====== Input data ======
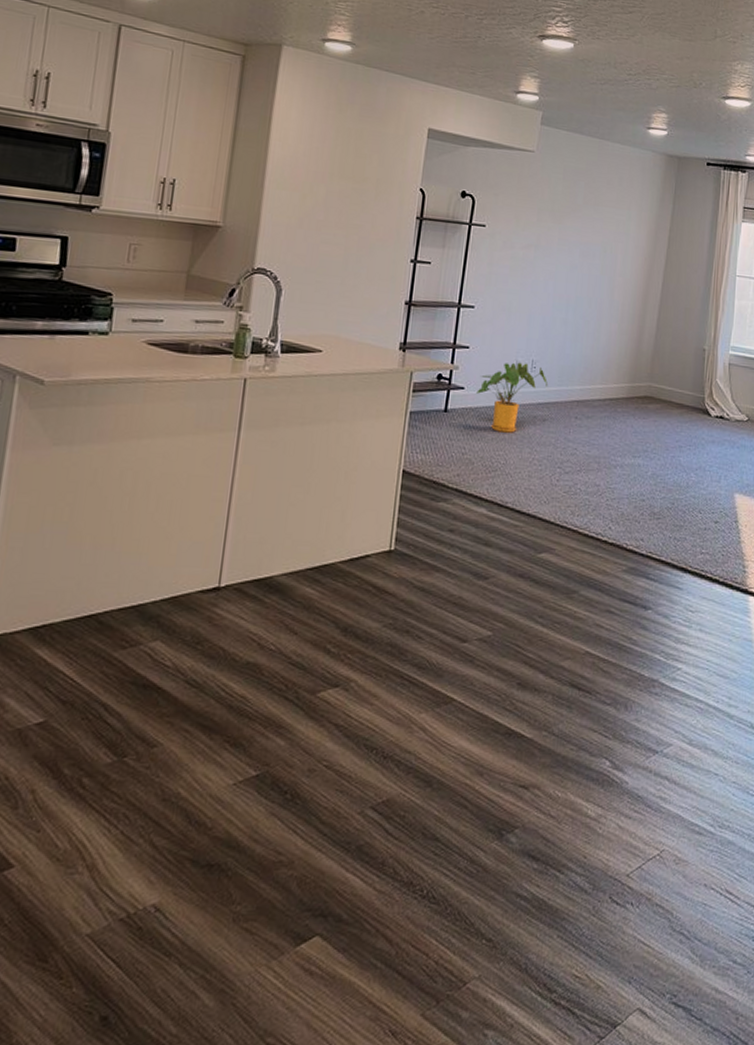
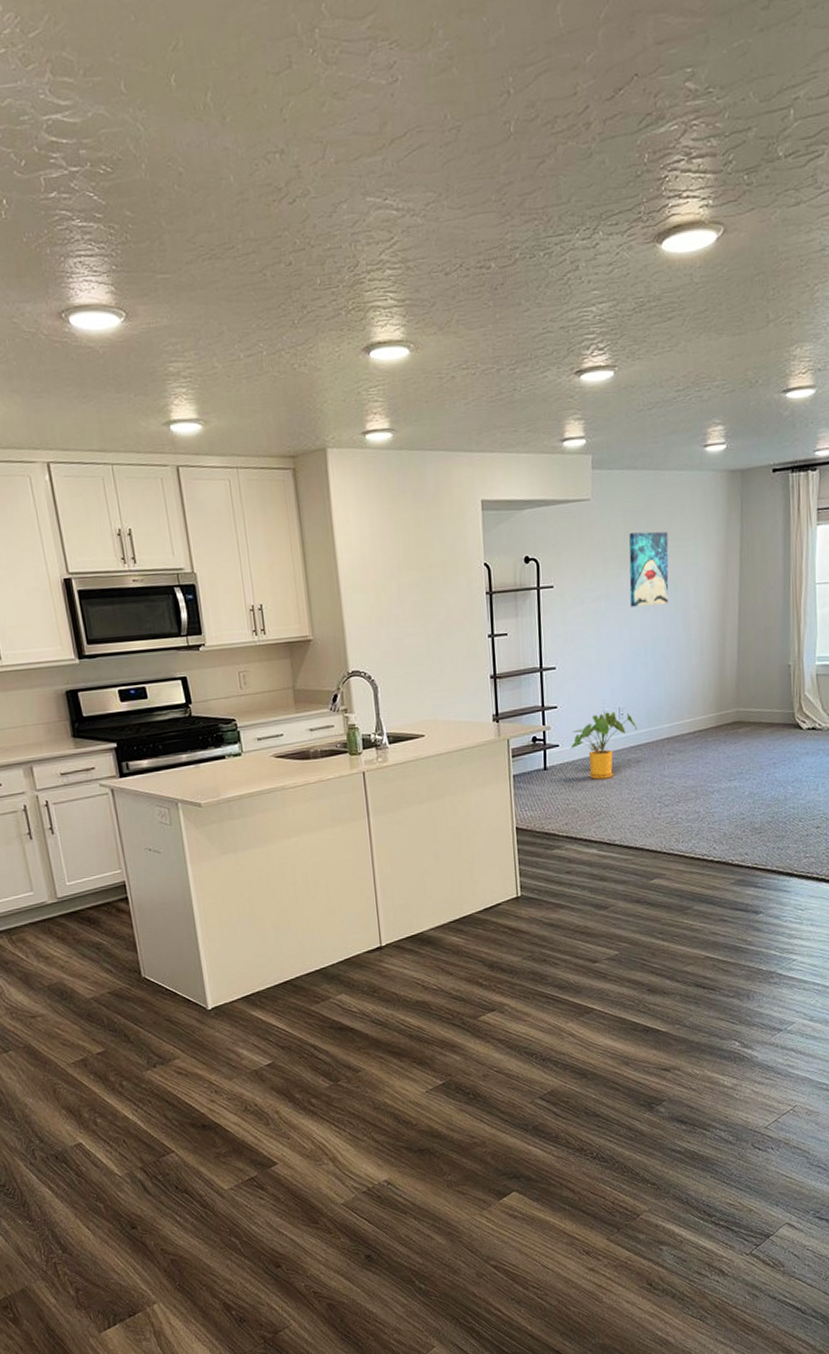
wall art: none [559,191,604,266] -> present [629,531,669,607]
======
====== Input data ======
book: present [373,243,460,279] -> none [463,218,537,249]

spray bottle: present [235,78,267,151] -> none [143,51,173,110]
======
====== Input data ======
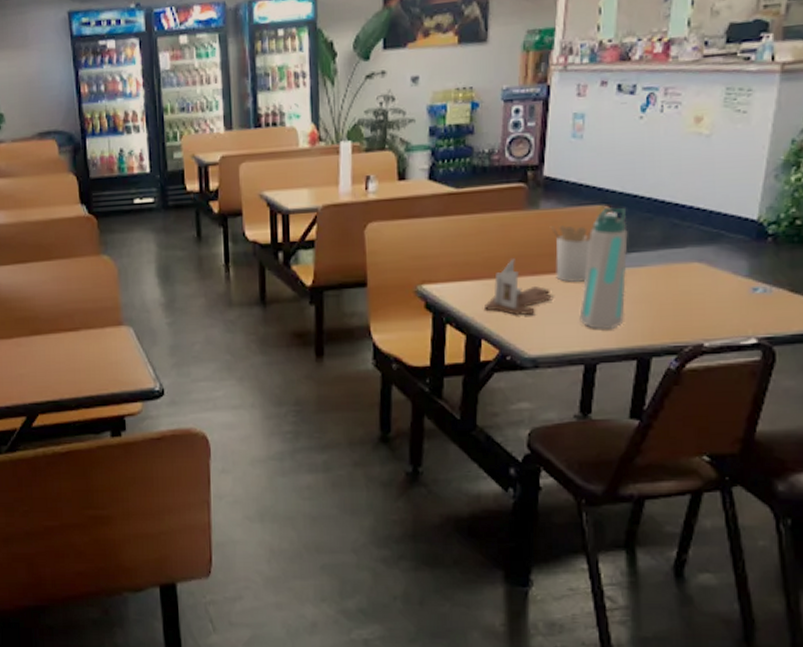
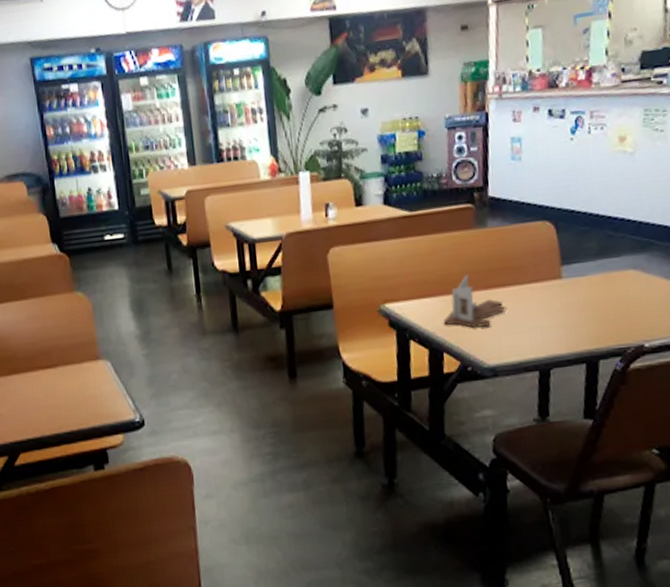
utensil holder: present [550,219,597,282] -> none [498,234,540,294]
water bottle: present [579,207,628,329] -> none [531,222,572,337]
======
== Requirement ==
Where in the records above does the word "bottle" appear? Copy each line that holds it.

== Answer to the exercise ==
spray bottle: present [235,78,267,151] -> none [143,51,173,110]
water bottle: present [579,207,628,329] -> none [531,222,572,337]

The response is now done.